Active versus static schedule data in feeds - service id usage

63 views
Skip to first unread message

T Sobota

unread,
Sep 28, 2009, 10:31:17 AM9/28/09
to Google Transit Feed Spec Changes
Due to an error message I reported as Issue #145, and resultant
discussion, Tom Brown has recommended that I attempt to offer up a
feed extension to resolve my issue. The full discussion surrounding
issue #145 can be accessed on the thread :<http://groups.google.com/
group/googletransitdatafeed/t/e504652d4dfba90f>.

In sum, what I am seeking the GTFS feed spec to support is trip ids in
the trips.txt table that are keyed to a service id that does not
happen to fall within the date range of the calendar_dates.txt file.

Operationally, these are holiday service trips that are "scheduled" as
part of the overall database for a three-month driver pick period
(i.e. date range of a GTFS feed), but will not actually operate in
that date range since none of the dates in the range are a day on
which we substitute holiday service for weekday service, etc.

For a GTFS feed, seen specifically from the "active" trip planning
engine perspective - I understand presently tagging trip ids with an
unused holiday service id as an [error]. But from the perspective of
a "static" service profile - it is imperative that these trip ids be
present in the feed. One specific implementation is the Timetable
Publisher application - which generates static (printable/web)
schedules for a transit property's website or printed schedule book -
based off the information contained in a GTFS feed. If trip ids with
holiday service ids were surpressed - a transit property would be
unable to generate the static schedules (for holidays) they might
publish on their website, or send to a printer for publication in a
booklet format.
I further brought forth the concept of using a GTFS feed as a "static"
compository of system data - in the sense that third party
applications could tabulate frequency of service to a bus stop under
various service scenarios and draw comparisions, etc. or do other such
analysis.

As far an extension proposal, in light of Tom's comment, I would first
propose a new text file type "services.txt" which would have for
fields - at a minimum:
"service_id" (same as used in trips.txt);
"service_name" (logical name for service, otherwise clarifying
numerical or abbreviated service_id term used)
"service_desc" (optional description of service, such as Holiday
service operates on Christmas Day, New Years Day, etc.)
as well as any other fields needing to be carried over from other GTFS
extensions (i.e. "agency_id")

From a feed validation perspective - I would request that trip ids
with a service id not contained in calendar_dates.txt be flagged as
just a [warning], not an [error].

I welcome other's review of this extenstion proposal - both to form
and content.

Much Thanks

Tim Sobota, Metro Transit (City of Madison)

**RECORD SET**.
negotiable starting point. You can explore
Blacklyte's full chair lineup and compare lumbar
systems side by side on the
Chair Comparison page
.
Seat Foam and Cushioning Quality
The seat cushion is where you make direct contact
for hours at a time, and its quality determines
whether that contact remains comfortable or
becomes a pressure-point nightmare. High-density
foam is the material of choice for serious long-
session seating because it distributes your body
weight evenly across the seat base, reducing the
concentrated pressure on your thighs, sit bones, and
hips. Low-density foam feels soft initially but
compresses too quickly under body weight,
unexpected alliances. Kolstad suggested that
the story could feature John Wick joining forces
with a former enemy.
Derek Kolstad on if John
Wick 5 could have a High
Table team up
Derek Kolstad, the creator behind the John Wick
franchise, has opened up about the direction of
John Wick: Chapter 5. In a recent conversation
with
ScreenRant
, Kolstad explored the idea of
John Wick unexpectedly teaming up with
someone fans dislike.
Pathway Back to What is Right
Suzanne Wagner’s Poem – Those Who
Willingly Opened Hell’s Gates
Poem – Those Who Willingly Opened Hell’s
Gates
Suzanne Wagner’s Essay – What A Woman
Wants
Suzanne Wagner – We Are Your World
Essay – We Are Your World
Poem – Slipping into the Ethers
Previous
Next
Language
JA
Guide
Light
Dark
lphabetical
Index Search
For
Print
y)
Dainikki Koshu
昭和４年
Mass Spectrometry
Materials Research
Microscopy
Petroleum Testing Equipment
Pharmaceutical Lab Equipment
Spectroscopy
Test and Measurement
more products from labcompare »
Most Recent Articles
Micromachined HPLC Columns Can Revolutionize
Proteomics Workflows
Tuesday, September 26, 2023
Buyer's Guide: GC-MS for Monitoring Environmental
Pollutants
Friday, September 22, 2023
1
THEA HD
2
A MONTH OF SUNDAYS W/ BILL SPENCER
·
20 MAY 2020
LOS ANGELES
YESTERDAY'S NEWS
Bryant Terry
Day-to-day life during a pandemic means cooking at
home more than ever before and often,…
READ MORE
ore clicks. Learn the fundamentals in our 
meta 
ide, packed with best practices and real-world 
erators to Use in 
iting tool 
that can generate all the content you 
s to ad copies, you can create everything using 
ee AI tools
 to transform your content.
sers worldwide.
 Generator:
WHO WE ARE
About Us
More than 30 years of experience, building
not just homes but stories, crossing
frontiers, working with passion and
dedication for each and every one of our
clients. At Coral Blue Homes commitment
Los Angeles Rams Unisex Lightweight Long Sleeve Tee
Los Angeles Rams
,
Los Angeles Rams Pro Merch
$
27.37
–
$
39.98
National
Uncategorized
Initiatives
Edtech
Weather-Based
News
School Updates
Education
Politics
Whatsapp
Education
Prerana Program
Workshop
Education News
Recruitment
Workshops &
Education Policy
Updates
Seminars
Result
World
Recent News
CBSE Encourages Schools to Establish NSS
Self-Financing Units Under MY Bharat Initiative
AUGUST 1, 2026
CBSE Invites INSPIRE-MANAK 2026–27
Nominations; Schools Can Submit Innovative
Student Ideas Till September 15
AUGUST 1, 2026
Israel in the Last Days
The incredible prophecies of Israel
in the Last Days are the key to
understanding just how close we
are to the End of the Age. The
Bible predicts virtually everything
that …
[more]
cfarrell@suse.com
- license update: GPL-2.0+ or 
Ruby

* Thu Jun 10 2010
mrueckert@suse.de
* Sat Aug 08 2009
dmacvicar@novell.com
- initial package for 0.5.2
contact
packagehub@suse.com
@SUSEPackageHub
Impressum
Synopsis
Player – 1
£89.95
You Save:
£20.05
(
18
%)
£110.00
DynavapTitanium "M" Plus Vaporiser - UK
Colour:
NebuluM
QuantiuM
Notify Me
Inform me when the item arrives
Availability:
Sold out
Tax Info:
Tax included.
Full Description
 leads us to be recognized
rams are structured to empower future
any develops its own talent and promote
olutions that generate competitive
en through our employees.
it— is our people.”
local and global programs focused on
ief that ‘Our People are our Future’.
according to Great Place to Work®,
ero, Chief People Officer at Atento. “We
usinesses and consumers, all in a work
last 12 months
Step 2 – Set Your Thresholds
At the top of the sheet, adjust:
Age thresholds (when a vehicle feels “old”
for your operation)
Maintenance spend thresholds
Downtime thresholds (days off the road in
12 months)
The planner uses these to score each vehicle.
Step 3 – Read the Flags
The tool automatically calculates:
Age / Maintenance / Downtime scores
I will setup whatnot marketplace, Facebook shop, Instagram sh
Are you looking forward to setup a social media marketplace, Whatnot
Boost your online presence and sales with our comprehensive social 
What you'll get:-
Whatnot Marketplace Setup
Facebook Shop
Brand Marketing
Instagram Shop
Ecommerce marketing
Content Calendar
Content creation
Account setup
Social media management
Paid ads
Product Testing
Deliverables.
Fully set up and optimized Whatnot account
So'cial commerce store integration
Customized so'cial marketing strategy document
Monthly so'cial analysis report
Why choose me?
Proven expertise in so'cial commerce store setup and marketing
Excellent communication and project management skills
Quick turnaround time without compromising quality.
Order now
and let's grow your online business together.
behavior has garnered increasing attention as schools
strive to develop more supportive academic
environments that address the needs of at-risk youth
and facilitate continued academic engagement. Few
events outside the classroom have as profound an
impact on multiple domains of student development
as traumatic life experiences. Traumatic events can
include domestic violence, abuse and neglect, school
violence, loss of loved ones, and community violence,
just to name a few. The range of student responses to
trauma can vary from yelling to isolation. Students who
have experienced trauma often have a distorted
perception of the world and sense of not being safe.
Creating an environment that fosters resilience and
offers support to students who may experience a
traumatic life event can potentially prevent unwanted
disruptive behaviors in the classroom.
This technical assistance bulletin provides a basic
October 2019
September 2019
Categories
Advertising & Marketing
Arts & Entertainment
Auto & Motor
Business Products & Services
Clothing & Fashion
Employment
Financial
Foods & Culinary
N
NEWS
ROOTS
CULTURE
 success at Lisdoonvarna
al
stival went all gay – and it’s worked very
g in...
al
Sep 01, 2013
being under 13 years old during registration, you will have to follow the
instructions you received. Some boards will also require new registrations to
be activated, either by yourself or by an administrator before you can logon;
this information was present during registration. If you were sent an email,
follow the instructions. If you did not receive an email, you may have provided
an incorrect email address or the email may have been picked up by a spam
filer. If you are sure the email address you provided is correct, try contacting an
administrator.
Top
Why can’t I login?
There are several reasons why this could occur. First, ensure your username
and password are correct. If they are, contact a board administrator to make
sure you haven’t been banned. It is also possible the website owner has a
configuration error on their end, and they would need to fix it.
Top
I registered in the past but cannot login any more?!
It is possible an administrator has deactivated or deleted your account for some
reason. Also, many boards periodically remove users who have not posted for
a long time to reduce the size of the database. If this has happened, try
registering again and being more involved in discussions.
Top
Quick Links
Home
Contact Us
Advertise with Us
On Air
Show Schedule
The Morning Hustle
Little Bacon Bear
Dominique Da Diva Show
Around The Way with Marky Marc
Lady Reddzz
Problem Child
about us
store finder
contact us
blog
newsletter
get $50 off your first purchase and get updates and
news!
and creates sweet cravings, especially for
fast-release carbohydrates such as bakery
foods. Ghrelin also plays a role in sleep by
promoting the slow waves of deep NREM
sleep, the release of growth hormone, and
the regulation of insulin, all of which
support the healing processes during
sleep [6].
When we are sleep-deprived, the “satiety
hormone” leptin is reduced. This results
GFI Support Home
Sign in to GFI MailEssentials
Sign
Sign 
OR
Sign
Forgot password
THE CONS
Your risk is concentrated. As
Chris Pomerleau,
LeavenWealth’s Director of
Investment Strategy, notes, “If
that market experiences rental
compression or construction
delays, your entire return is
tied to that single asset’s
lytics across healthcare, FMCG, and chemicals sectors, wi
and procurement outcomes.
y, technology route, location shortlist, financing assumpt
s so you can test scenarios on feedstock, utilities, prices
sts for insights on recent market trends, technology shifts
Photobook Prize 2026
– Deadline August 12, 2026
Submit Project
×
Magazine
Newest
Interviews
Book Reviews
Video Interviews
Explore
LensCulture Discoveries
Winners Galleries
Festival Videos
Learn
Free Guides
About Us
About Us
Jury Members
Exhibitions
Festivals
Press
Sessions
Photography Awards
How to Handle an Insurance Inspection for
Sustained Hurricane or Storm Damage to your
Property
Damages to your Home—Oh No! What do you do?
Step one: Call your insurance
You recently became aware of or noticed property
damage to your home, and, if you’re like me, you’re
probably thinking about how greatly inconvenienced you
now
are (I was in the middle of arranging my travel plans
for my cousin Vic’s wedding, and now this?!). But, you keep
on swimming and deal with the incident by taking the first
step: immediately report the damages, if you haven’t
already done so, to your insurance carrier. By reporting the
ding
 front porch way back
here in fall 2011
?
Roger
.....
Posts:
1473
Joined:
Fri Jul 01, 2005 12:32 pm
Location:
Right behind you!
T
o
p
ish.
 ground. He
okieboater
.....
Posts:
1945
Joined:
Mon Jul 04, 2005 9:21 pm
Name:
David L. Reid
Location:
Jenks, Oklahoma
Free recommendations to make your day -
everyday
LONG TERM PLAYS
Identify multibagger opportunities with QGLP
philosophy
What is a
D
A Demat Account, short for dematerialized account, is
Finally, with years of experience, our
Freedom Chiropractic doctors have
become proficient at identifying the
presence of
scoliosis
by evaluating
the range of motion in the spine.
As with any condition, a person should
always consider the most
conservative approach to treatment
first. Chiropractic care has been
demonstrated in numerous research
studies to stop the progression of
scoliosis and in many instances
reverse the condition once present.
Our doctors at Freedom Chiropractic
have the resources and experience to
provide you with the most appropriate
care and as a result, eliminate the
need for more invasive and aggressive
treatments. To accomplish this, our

**EXERCISE A**.
In the GTFS forum post, how does the writer ask feed validation to flag trip ids whose service id is not in calendar_dates.txt?
**EXERCISE B**.
Please write out the GTFS forum post between "From a feed" and "not an [error].", inclusive.

**WORKED SOLUTION A**.
As a warning, not an error.

**WORKED SOLUTION B**.
From a feed validation perspective - I would request that trip ids
with a service id not contained in calendar_dates.txt be flagged as
just a [warning], not an [error].